Aussi la capacité d’action de l’UEO repose surtout sur la possibilité d’utiliser les moyens de l’Alliance atlantique. Le principe en est reconnu par le Conseil atlantique des 10-11 janvier 1994 qui recouvrait le renforcement du pan européen de l’Alliance par le biais d’un « pilier européen ». Mais c’est en juin 1996 que le Conseil décide que des « Groupes des forces interarmées multinationales » pourront être constitués dans le cadre de l’OTAN pour servir à des opérations placées sous le contrôle politique et la direction stratégique de l’UEO. L’autonomie des Européens sera toutefois limitée, les moyens propres à l’OTAN se bornant à des infrastructures pour l’aviation et les télécommunications. Ce sont les Américains qui possèdent les moyens d’intervenir à longue distance (transports aériens lourds, renseignements par satellites). Les Européens en sont dépendants tant qu’ils ne possèdent pas des moyens comparables pour acquérir une capacité de mobilité stratégique.


Surtout l’Union européenne est divisée en ce qui concerne l’élaboration d’une politique de défense commune, donc de l’utilisation de l’UEO. Pour la France, l’Allemagne, l’Italie, l’Espagne, la Belgique, c’est un objectif à atteindre alors que la Grande-Bretagne, le Danemark et les « neutres » entrés au 1er janvier 1995 (Autriche, Suède, Finlande) n’y voient qu’une éventualité. Aussi les interventions de l’UEO restent très limitées. La Grande-Bretagne s’est opposée en 1991 à l’envoi proposé par la France d’une force d’interposition en Yougoslavie sous l’égide de l’ONU. En 1997, c’est le refus britannique et allemand d’utiliser l’UEO lors de la crise albanaise qui a conduit plusieurs États européens à l’initiative de la France, de la Grèce et de l’Italie à envoyer une mission humanitaire sous commandement italien (opération Alba).
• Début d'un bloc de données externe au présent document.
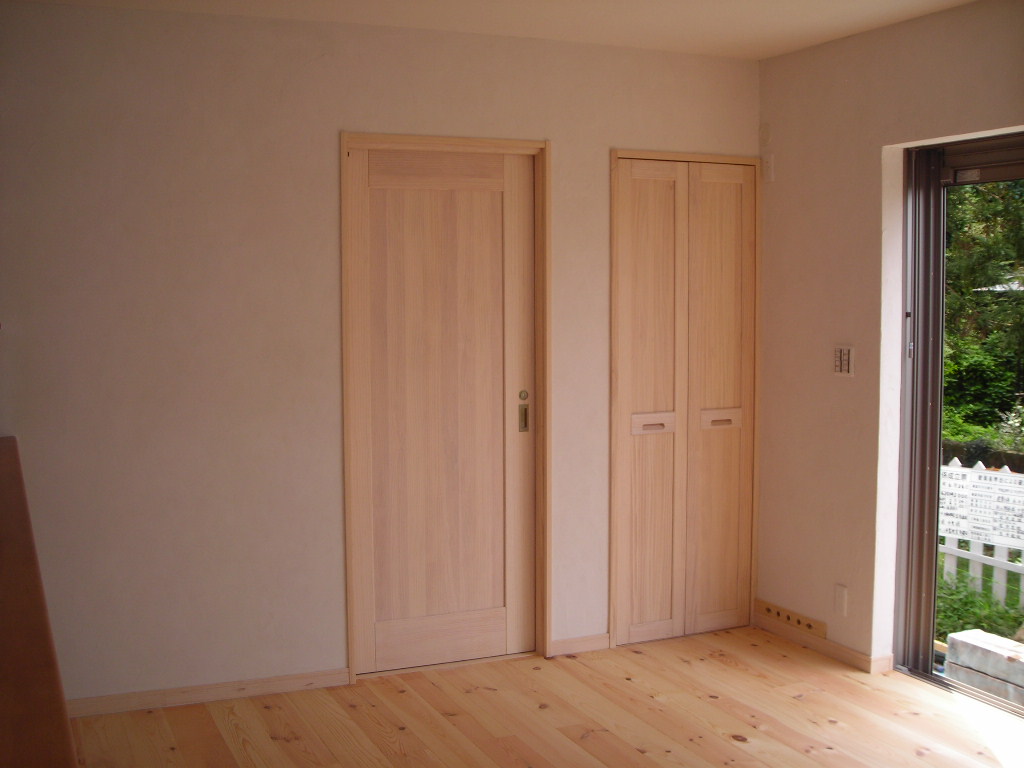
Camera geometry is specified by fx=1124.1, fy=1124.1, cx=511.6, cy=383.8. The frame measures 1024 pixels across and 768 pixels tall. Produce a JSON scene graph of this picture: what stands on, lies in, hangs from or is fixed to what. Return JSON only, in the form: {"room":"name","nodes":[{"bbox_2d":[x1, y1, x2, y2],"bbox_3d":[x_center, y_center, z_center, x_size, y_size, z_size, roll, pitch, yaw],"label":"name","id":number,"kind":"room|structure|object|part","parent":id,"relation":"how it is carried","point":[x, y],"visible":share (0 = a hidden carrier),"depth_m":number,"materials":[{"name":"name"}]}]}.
{"room":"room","nodes":[
{"label":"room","id":0,"kind":"room"},
{"bbox_2d":[0,2,761,711],"bbox_3d":[-0.702,-0.096,4.254,4.019,2.476,0.163,-2,5,-24],"label":"back wall","id":1,"kind":"structure","parent":0,"point":[344,115],"depth_m":4.02,"materials":[{"name":"paint"}]},
{"bbox_2d":[65,667,354,718],"bbox_3d":[-1.424,1.135,3.948,1.718,0.067,0.015,-2,5,-24],"label":"baseboard","id":2,"kind":"structure","parent":1,"relation":"attached to","point":[268,685],"depth_m":4.07,"materials":[{"name":"brown wood"}]},
{"bbox_2d":[345,143,537,673],"bbox_3d":[-0.265,0.111,4.403,0.738,2.019,0.091,-2,5,-24],"label":"sliding door","id":3,"kind":"structure","parent":1,"relation":"in","point":[433,192],"depth_m":4.41,"materials":[{"name":"brown wood"}]},
{"bbox_3d":[-0.288,1.005,4.495,0.528,0.153,0.073,-2,5,-24],"label":"panel","id":4,"kind":"part","parent":3,"relation":"part of","materials":[{"name":"brown wood"}]},
{"bbox_3d":[0.045,0.116,4.524,0.034,0.177,0.050,-2,5,-24],"label":"handle","id":5,"kind":"part","parent":3,"relation":"part of","materials":[{"name":"metal"}]},
{"bbox_3d":[0.046,0.049,4.489,0.038,0.045,0.032,-2,5,-24],"label":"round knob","id":6,"kind":"part","parent":3,"relation":"part of","materials":[{"name":"metal"}]},
{"bbox_2d":[548,633,611,656],"bbox_3d":[0.293,1.073,4.646,0.297,0.067,0.014,-2,5,-24],"label":"baseboard","id":7,"kind":"structure","parent":1,"relation":"attached to","point":[605,644],"depth_m":4.63,"materials":[{"name":"brown wood"}]},
{"bbox_2d":[609,152,759,646],"bbox_3d":[0.735,0.072,4.772,0.697,2.038,0.096,-2,5,-24],"label":"closet door","id":8,"kind":"structure","parent":1,"relation":"in","point":[641,259],"depth_m":4.76,"materials":[{"name":"brown wood"}]},
{"bbox_3d":[0.567,0.137,4.668,0.326,2.003,0.086,-2,5,-24],"label":"panel","id":9,"kind":"part","parent":8,"relation":"part of","materials":[{"name":"brown wood"}]},
{"bbox_3d":[0.589,0.170,4.694,0.207,0.076,0.064,-2,5,-24],"label":"handle plate","id":10,"kind":"part","parent":8,"relation":"part of","materials":[{"name":"wood"}]},
{"bbox_3d":[0.890,0.157,4.822,0.187,0.072,0.066,-2,5,-24],"label":"handle","id":11,"kind":"part","parent":8,"relation":"part of","materials":[{"name":"wood"}]},
{"bbox_3d":[0.883,0.121,4.828,0.322,1.989,0.086,-2,5,-24],"label":"panel","id":12,"kind":"part","parent":8,"relation":"part of","materials":[{"name":"brown wood"}]},
{"bbox_2d":[9,0,980,59],"bbox_3d":[0.187,-1.210,2.099,4.517,0.123,4.786,-2,5,-24],"label":"ceiling","id":13,"kind":"structure","parent":0,"point":[772,52],"depth_m":4.03,"materials":[{"name":"white paint"}]},
{"bbox_2d":[64,628,1023,767],"bbox_3d":[0.273,1.382,2.022,4.607,0.106,5.488,-2,5,-24],"label":"wooden floor","id":14,"kind":"structure","parent":0,"point":[283,743],"depth_m":3.91,"materials":[{"name":"brown wood"}]},
{"bbox_2d":[0,435,78,767],"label":"wooden board","id":15,"kind":"object","parent":14,"relation":"on","point":[1,605],"visible":0.99,"depth_m":1.63,"materials":[{"name":"brown wood"}]},
{"bbox_2d":[756,0,1023,676],"bbox_3d":[2.061,-0.001,3.011,0.176,2.487,4.477,-2,5,-24],"label":"right wall","id":16,"kind":"structure","parent":0,"point":[859,80],"depth_m":4.43,"materials":[{"name":"beige paint"}]},
{"bbox_2d":[759,123,771,146],"bbox_3d":[1.085,-1.072,4.826,0.019,0.101,0.066,-2,5,-24],"label":"wall cover plate","id":17,"kind":"object","parent":16,"relation":"attached to","point":[764,132],"visible":0.99,"depth_m":4.82,"materials":[{"name":"white"}]},
{"bbox_2d":[761,154,774,181],"bbox_3d":[1.088,-0.922,4.797,0.027,0.114,0.061,-2,5,-24],"label":"wall sensor","id":18,"kind":"object","parent":16,"relation":"attached to","point":[768,166],"visible":0.99,"depth_m":4.78,"materials":[{"name":"white plastic"}]},
{"bbox_2d":[756,599,827,637],"bbox_3d":[1.183,0.993,4.775,0.021,0.061,0.415,-2,5,-24],"label":"strip","id":19,"kind":"object","parent":16,"relation":"attached to","point":[787,616],"visible":0.98,"depth_m":4.76,"materials":[{"name":"brown wood"}]},
{"bbox_2d":[755,612,892,674],"bbox_3d":[1.259,1.069,4.665,0.015,0.067,0.833,-2,5,-24],"label":"baseboard","id":20,"kind":"structure","parent":16,"relation":"attached to","point":[836,646],"depth_m":4.61,"materials":[{"name":"brown wood"}]},
{"bbox_2d":[834,584,847,615],"bbox_3d":[1.317,0.865,4.507,0.011,0.115,0.067,-2,5,-24],"label":"wall socket","id":21,"kind":"object","parent":16,"relation":"attached to","point":[840,596],"visible":0.98,"depth_m":4.50,"materials":[{"name":"white plastic"}]},
{"bbox_2d":[832,345,854,376],"bbox_3d":[1.304,-0.092,4.425,0.019,0.122,0.107,-2,5,-24],"label":"light switch","id":22,"kind":"object","parent":16,"relation":"attached to","point":[844,362],"visible":0.99,"depth_m":4.42,"materials":[{"name":"white plastic"}]},
{"bbox_2d":[891,133,1023,712],"bbox_3d":[1.975,0.179,3.607,0.179,2.056,1.802,-2,5,-24],"label":"sliding glass door","id":23,"kind":"structure","parent":16,"relation":"in","point":[925,661],"depth_m":4.29,"materials":[{"name":"glass"}]},
{"label":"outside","id":24,"kind":"structure","parent":0,"visible":0},
{"label":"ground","id":25,"kind":"structure","parent":24,"visible":0},
{"bbox_2d":[936,576,1023,641],"bbox_3d":[2.508,1.205,5.523,0.771,0.402,2.276,-2,5,-24],"label":"grass","id":26,"kind":"structure","parent":25,"relation":"on","point":[965,596],"depth_m":5.70,"materials":[{"name":"green plant"}]},
{"bbox_2d":[938,459,1023,602],"bbox_3d":[2.855,0.941,6.093,0.116,0.931,3.276,-2,5,-24],"label":"picket fence","id":27,"kind":"object","parent":25,"relation":"on","point":[955,553],"visible":0.33,"depth_m":6.39,"materials":[{"name":"white wood"}]},
{"bbox_2d":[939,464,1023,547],"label":"notice sign","id":28,"kind":"object","parent":27,"relation":"attached to","point":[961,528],"visible":0.89,"depth_m":5.23,"materials":[{"name":"white"}]},
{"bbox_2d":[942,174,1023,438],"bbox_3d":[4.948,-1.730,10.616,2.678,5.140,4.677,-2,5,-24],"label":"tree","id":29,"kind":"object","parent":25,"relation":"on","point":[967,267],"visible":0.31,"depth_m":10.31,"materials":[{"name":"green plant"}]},
{"bbox_2d":[945,629,1023,708],"bbox_3d":[2.076,1.176,4.402,0.279,0.226,0.724,-2,5,-24],"label":"concrete block","id":30,"kind":"object","parent":25,"relation":"on","point":[957,637],"visible":0.89,"depth_m":4.50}
]}

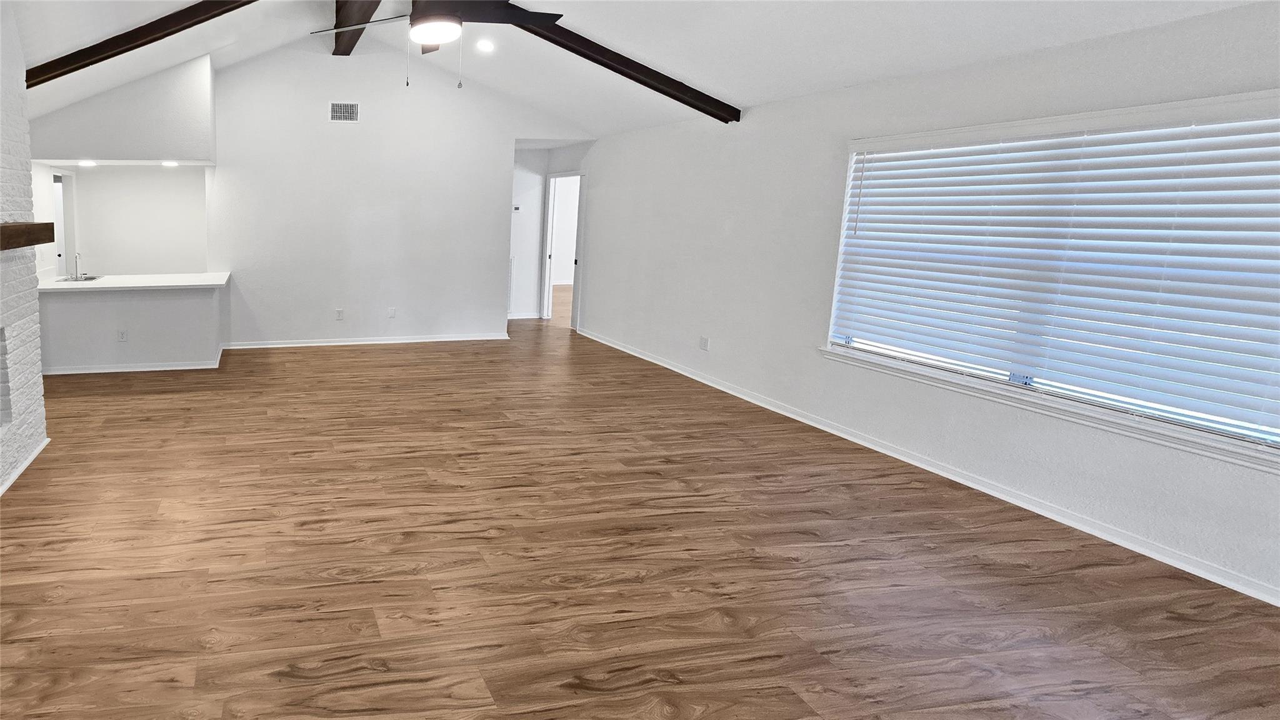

Ainsi l’UEO n’a pas pu être utilisée pour conduire des opérations militaires de maintien ou de rétablissement de la paix, dites « de Petersberg ». Elle est cantonnée à des opérations de police : contrôle de l’embargo et déminage dans le Golfe arabo-persique lors de l’intervention alliée contre l’Irak pour libérer le Koweït en 1990-1991, surveillance sur l’Adriatique et le Danube de l’embargo à l’encontre de l’ex-Yougoslavie de 1992 à 1996, en coopération avec l’OTAN et l’ONU, assistance policière à l’administration de la ville de Mostar par l’Union européenne en 1994-1996.


Dans le domaine de l’armement, la coopération européenne apparaît comme indispensable pour rationaliser les fabrications, abaisser leur coût et permettre l’interopérabilité des équipements entre forces nationales diverses. Le Groupe européen indépendant de programme, créé dans le cadre de l’OTAN en 1976 et qui n’avait abouti qu’à quelques accords de coopération franco-allemands, est incorporé dans l’UEO en 1992 et devient le Groupe d’armement de l’Europe occidentale (GAEO). Le Conseil de l’UEO adopte en novembre 1996 une charte de l’organisation de l’armement de l’Europe occidentale (OAEO), dont l’activité consiste encore à la passation de contrats de recherche et qui doit préfigurer une véritable agence européenne de l’armement. Mais la coopération dans ce domaine reste difficile en raison de la résistance des industries nationales (en France le char Leclerc de GIAT et l’avion de chasse Rafale de Dassault), et surtout de la préférence souvent donnée aux matériels américains.